Facilitator Eliza Hogan

Meet Eliza Hogan (Kenia)

You can’t do passion halfway.

I’ve always been one for firsts as an innovator working in entrepreneurship, cleantech and fintech industries in Africa. I was working in the non-profit sector in Canada and I really needed a new challenge and I jumped at the chance in 2009 to join as a founding team of one of the first off-grid solar companies in Africa. Little did I know at that time that the company, Barefoot Power, would be a catalyst for the renewable energy revolution in Africa. My time at the company was whirlwind of hyper-growth, and fast paced entrepreneurship. After a few years, I moved into fintech with mobile money payments to support payments in the off-grid sector and then moved into a consulting role across the off-grid sector in Africa. Across my career, I’ve worked with 300+ entrepreneurs to support them in starting and growing their businesses and I feel that I really understand the challenges faced by emerging leaders. I think a decade is a long time to be in any industry and I was looking for a way to really make an impact on the younger generation of entrepreneurs in Kenya.
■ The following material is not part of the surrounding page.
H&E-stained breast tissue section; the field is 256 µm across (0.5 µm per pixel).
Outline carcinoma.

I learned about LEGO® SERIOUS PLAY® through my friend, an impact investor that had experienced the methodology in London.  After about 10 minutes of research, I knew it was right for me and the concept of play, inclusivity and a non-hierarchical approach really resonated with my whole being. I’ve always disliked the dreaded trust falls and team building that never made a difference but happened every year. I quickly signed up and got trained in January 2020 in Boston with Kristen Klassen and started an executive coaching program at Royal Roads University in Canada. In February, I returned to Kenya just a few weeks before the COVID lockdown in March.
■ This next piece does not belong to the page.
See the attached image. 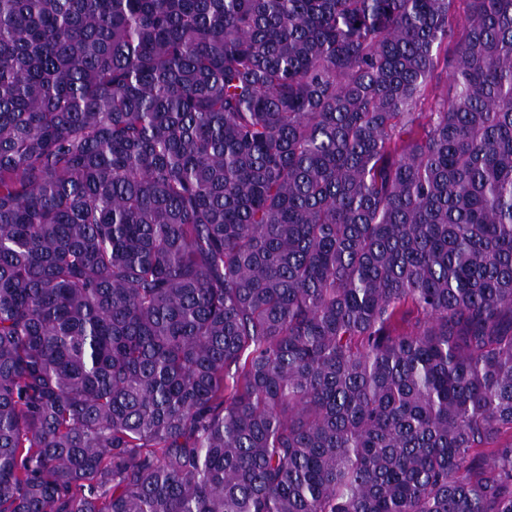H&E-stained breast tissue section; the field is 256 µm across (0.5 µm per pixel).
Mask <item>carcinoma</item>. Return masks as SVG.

After months in lockdown, I walked passed my LEGO®, feeling sad and trying to occupy my mind with consulting work, and finishing my executive coaching certification.  My new company, Future at Play was on a slow burn.  It took nearly a year for vaccines to start coming to Kenya, and only then did people start feeling comfortable enough to meet and I started doing small LSP workshops with my friends’ organizations to keep my skills up.

The first company that really believed in trying LSP was a small company started during Covid, AfyaRekod, which means health record in Swahili and Sheng.  AfyaRekod is a health app company that supports Kenyans to have access to their medical records at whatever hospital or health provider they choose. Everyone in the company is under the age of 30. When the team first walked into the room, they thought they were doing a silly team building exercise but soon realized that they were digging deep into their collective consciousness and building out their user adoption pain points for the app.  Most had never used LEGO® before as the bricks are  extremely expensive in Nairobi. There was smiles all the way through the challenges and amazement at how quickly they could identify key pain-points and a variety. The comments by the end of the day “I have never seen our team be so honest, it’s amazing to see the tech team talk so much.” “We learned so much about our own app problems and now we can start mapping our way out.” “It took me awhile to realize we were actually in a meeting.” The team at AfyaRekod was so excited after the training. For me it was a big win because my intro into LSP was so delayed with Covid, my heart just soared and all the feelings of why I trained in LSP came back! 

Workshop Eliza Hogan
A WORKSHOP

So, what is next? Well a lot! I have a training scheduled next week with a social enterprise called WAMA that supports persons with disabilities with meaningful employment in the hospitality industry. It’s a management teambuilding training with several of the team members having Albinism, a deaf manager and young man that has a mobility chair. I am currently raising grant funding to get several young Kenyan women trained that will support further initiatives with youth, refugees, and social enterprises. For me LSP is about building a new company in Africa where I can work on life changing initiatives for the most vulnerable while having a lot of fun doing it.